Prompt. Return the lines below that contain "appear".

**** Data to process ****

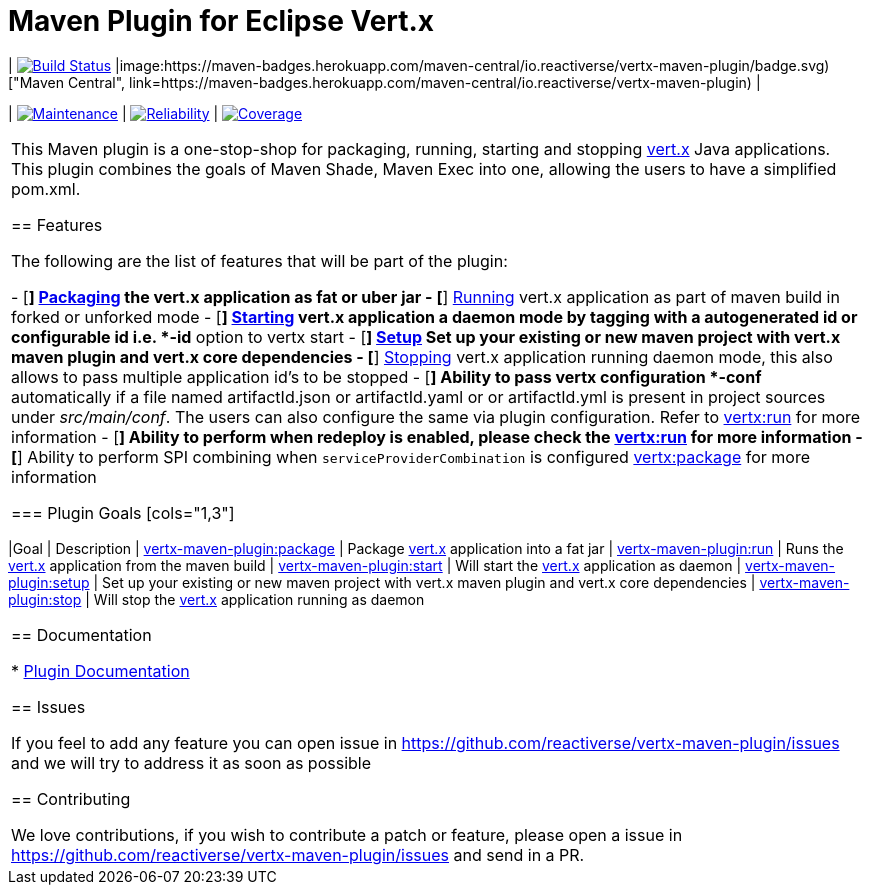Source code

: = Maven Plugin for Eclipse Vert.x

[cols="2,2,2"]

| image:https://travis-ci.org/reactiverse/vertx-maven-plugin.svg?branch=master["Build Status", link="https://travis-ci.org/reactiverse/vertx-maven-plugin"]
|image:https://maven-badges.herokuapp.com/maven-central/io.reactiverse/vertx-maven-plugin/badge.svg)["Maven Central", link=https://maven-badges.herokuapp.com/maven-central/io.reactiverse/vertx-maven-plugin)
|

| image:https://sonarcloud.io/api/project_badges/measure?project=io.reactiverse%3Avertx-maven-plugin&metric=sqale_rating["Maintenance", link="https://sonarcloud.io/dashboard?id=io.reactiverse%3Avertx-maven-plugin"] 
| image:https://sonarcloud.io/api/project_badges/measure?project=io.reactiverse%3Avertx-maven-plugin&metric=reliability_rating["Reliability", link="https://sonarcloud.io/dashboard?id=io.reactiverse%3Avertx-maven-plugin"] 
| image:https://sonarcloud.io/api/project_badges/measure?project=io.reactiverse%3Avertx-maven-plugin&metric=coverage["Coverage", link="https://sonarcloud.io/dashboard?id=io.reactiverse%3Avertx-maven-plugin"]
|===

This Maven plugin is a one-stop-shop for packaging, running, starting and stopping  http://vertx.io[vert.x] Java applications.  This plugin
combines the goals of Maven Shade, Maven Exec into one, allowing the users to have a simplified pom.xml.

== Features

The following are the list of features that will be part of the plugin:

- [*] https://reactiverse.github.io/vertx-maven-plugin/#vertx:package[Packaging] the vert.x application as fat or uber jar
- [*] https://reactiverse.github.io/vertx-maven-plugin/#vertx:run[Running] vert.x application as part of maven build in forked or unforked mode
- [*] https://reactiverse.github.io/vertx-maven-plugin/#vertx:start[Starting] vert.x application a daemon mode by tagging with a autogenerated id or configurable id i.e. *-id* option to vertx
start
- [*] https://reactiverse.github.io/vertx-maven-plugin/#vertx:setup[Setup] Set up your existing or new maven project with vert.x maven plugin and vert.x core dependencies
- [*] https://reactiverse.github.io/vertx-maven-plugin/#vertx:stop[Stopping] vert.x application running daemon mode, this also allows to pass multiple application id's to be stopped
- [*] Ability to pass vertx configuration *-conf* automatically if a file named artifactId.json or artifactId.yaml or
or artifactId.yml is present in project sources under _src/main/conf_.  The users can also configure the same via plugin configuration.
Refer to https://reactiverse.github.io/vertx-maven-plugin/#vertx:run[vertx:run] for more information
- [*] Ability to perform when redeploy is enabled, please check the
https://reactiverse.github.io/vertx-maven-plugin/#vertx:run[vertx:run] for more information
- [*] Ability to perform SPI combining when `serviceProviderCombination` is configured
https://reactiverse.github.io/vertx-maven-plugin/#vertx:package[vertx:package] for more information

=== Plugin Goals
[cols="1,3"]
|===
|Goal | Description
| https://reactiverse.github.io/vertx-maven-plugin/#vertx:package[vertx-maven-plugin:package]
| Package  http://vertx.io[vert.x] application into a fat jar
| https://reactiverse.github.io/vertx-maven-plugin/#vertx:run[vertx-maven-plugin:run]
| Runs the  http://vertx.io[vert.x] application from the maven build
| https://reactiverse.github.io/vertx-maven-plugin/#vertx:start[vertx-maven-plugin:start]
| Will start the http://vertx.io[vert.x] application as daemon
| https://reactiverse.github.io/vertx-maven-plugin/#vertx:setup[vertx-maven-plugin:setup]
| Set up your existing or new maven project with vert.x maven plugin and vert.x core dependencies
| https://reactiverse.github.io/vertx-maven-plugin/#vertx:stop[vertx-maven-plugin:stop]
| Will stop the  http://vertx.io[vert.x] application running as daemon
|===

== Documentation

* https://reactiverse.github.io/vertx-maven-plugin/[Plugin Documentation]

== Issues

If you feel to add any feature you can open issue in https://github.com/reactiverse/vertx-maven-plugin/issues and
we will try to address it as soon as possible

== Contributing

We love contributions, if you wish to contribute a patch or feature, please open
a issue in https://github.com/reactiverse/vertx-maven-plugin/issues and send in a PR.
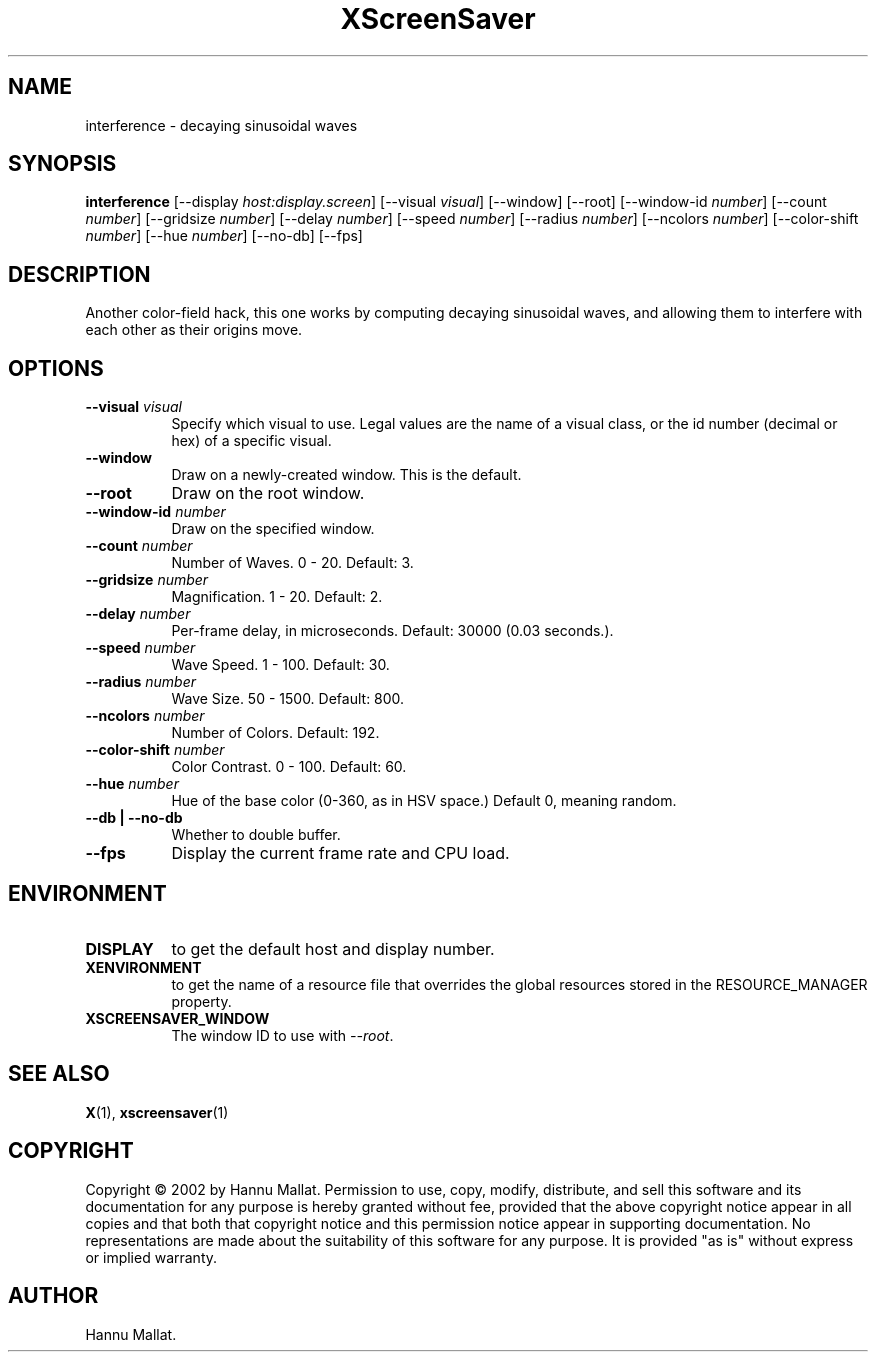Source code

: .TH XScreenSaver 1 "" "X Version 11"
.SH NAME
interference \- decaying sinusoidal waves
.SH SYNOPSIS
.B interference
[\-\-display \fIhost:display.screen\fP]
[\-\-visual \fIvisual\fP]
[\-\-window]
[\-\-root]
[\-\-window\-id \fInumber\fP]
[\-\-count \fInumber\fP]
[\-\-gridsize \fInumber\fP]
[\-\-delay \fInumber\fP]
[\-\-speed \fInumber\fP]
[\-\-radius \fInumber\fP]
[\-\-ncolors \fInumber\fP]
[\-\-color-shift \fInumber\fP]
[\-\-hue \fInumber\fP]
[\-\-no-db]
[\-\-fps]
.SH DESCRIPTION
Another color-field hack, this one works by computing decaying sinusoidal
waves, and allowing them to interfere with each other as their origins
move.
.SH OPTIONS
.TP 8
.B \-\-visual \fIvisual\fP
Specify which visual to use.  Legal values are the name of a visual class,
or the id number (decimal or hex) of a specific visual.
.TP 8
.B \-\-window
Draw on a newly-created window.  This is the default.
.TP 8
.B \-\-root
Draw on the root window.
.TP 8
.B \-\-window\-id \fInumber\fP
Draw on the specified window.
.TP 8
.B \-\-count \fInumber\fP
Number of Waves.  0 - 20.  Default: 3.
.TP 8
.B \-\-gridsize \fInumber\fP
Magnification.	1 - 20.  Default: 2.
.TP 8
.B \-\-delay \fInumber\fP
Per-frame delay, in microseconds.  Default: 30000 (0.03 seconds.).
.TP 8
.B \-\-speed \fInumber\fP
Wave Speed.  1 - 100.  Default: 30.
.TP 8
.B \-\-radius \fInumber\fP
Wave Size.  50 - 1500.	Default: 800.
.TP 8
.B \-\-ncolors \fInumber\fP
Number of Colors.  Default: 192.
.TP 8
.B \-\-color-shift \fInumber\fP
Color Contrast.  0 - 100.  Default: 60.
.TP 8
.B \-\-hue \fInumber\fP
Hue of the base color (0-360, as in HSV space.)  Default 0, meaning random.
.TP 8
.B \-\-db | \-\-no-db
Whether to double buffer.
.TP 8
.B \-\-fps
Display the current frame rate and CPU load.
.SH ENVIRONMENT
.PP
.TP 8
.B DISPLAY
to get the default host and display number.
.TP 8
.B XENVIRONMENT
to get the name of a resource file that overrides the global resources
stored in the RESOURCE_MANAGER property.
.TP 8
.B XSCREENSAVER_WINDOW
The window ID to use with \fI\-\-root\fP.
.SH SEE ALSO
.BR X (1),
.BR xscreensaver (1)
.SH COPYRIGHT
Copyright \(co 2002 by Hannu Mallat.  Permission to use, copy, modify, 
distribute, and sell this software and its documentation for any purpose is 
hereby granted without fee, provided that the above copyright notice appear 
in all copies and that both that copyright notice and this permission notice
appear in supporting documentation.  No representations are made about the 
suitability of this software for any purpose.  It is provided "as is" without
express or implied warranty.
.SH AUTHOR
Hannu Mallat.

****

Written answer.
hereby granted without fee, provided that the above copyright notice appear 
appear in supporting documentation.  No representations are made about the 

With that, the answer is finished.